SELECTED EXCERPT -
________________________________________
I don't think we want a special device just to support the
static case. It might be a bit less code to write, but
eventually it should be up to the guest.
Fundamentally, it's policy that host has no business
dictating.

> We would probably have to define a generic page table structure
> for that. Or do you rather have some MPU-like control structure in mind,
> more similar to the memory region descriptions vhost is already using?

I don't care much. Page tables use less memory if a lot of memory needs
to be covered. OTOH if you want to use virtio (e.g. to allow command
batching) that likely means commands to manipulate the IOMMU, and
maintaining it all on the host. You decide.


> Also not yet clear to me are how the vhost-pci device and the
> translations it will have to do should look like for VM2.
________________________________________
SUPPLIED MATERIAL -
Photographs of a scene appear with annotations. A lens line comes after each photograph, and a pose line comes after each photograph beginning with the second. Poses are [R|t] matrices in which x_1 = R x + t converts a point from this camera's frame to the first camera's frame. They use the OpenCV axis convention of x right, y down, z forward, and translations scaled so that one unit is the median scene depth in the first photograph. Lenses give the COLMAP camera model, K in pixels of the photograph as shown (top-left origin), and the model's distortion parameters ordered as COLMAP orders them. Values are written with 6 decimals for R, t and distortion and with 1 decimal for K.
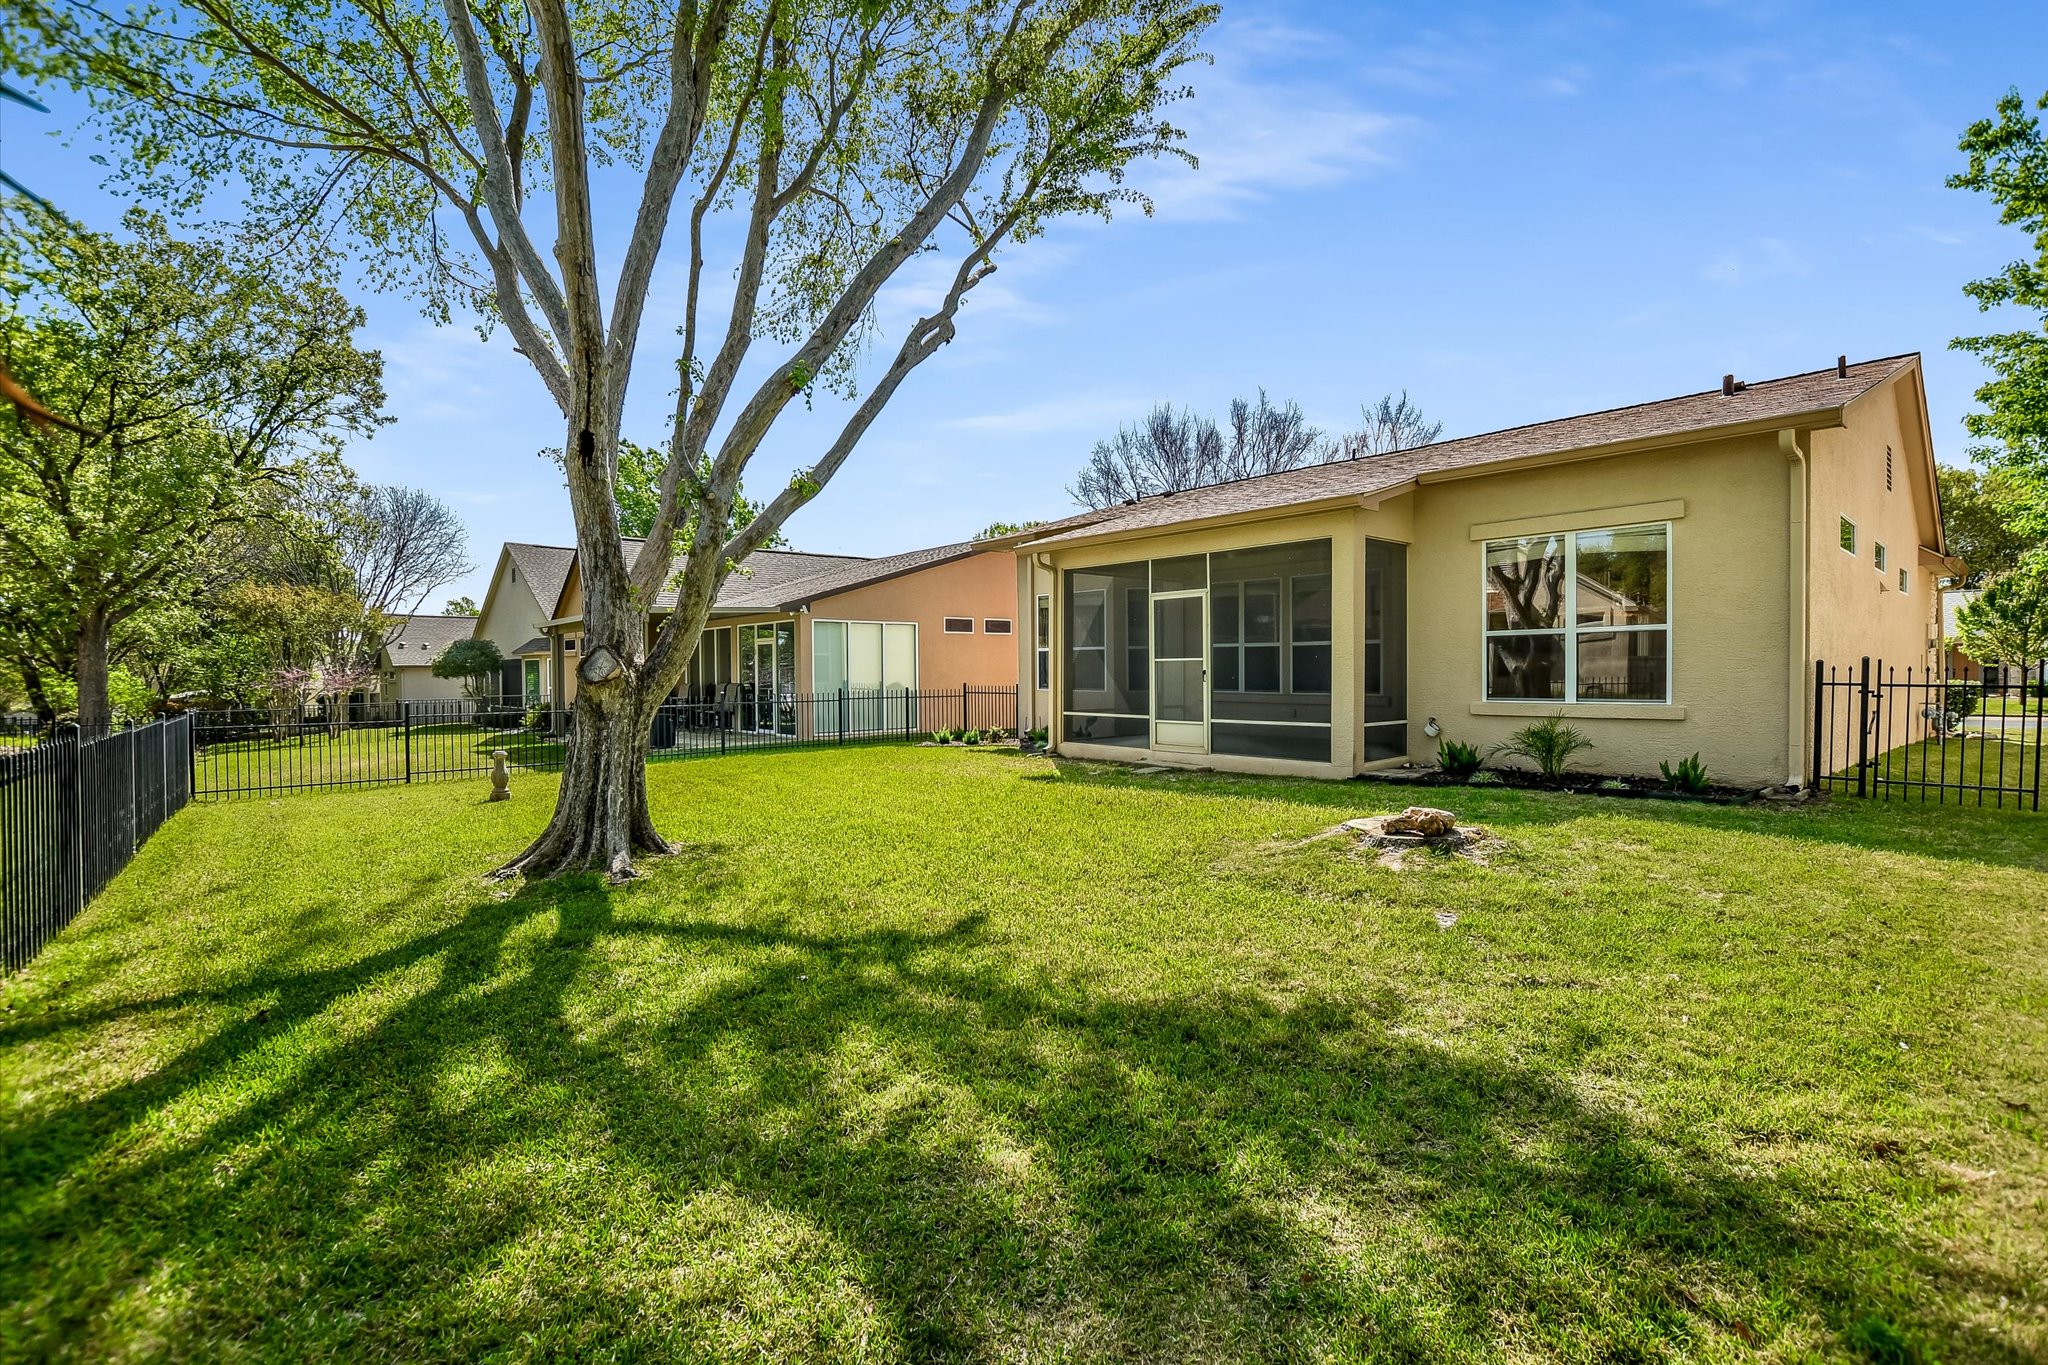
________________________________________
TRY IT -
From the IOMMU discussion above, write out the passage that begins at the words "I don't think" and stops after "to the guest.", copied word for word.

YOUR RESPONSE -
I don't think we want a special device just to support the
static case. It might be a bit less code to write, but
eventually it should be up to the guest.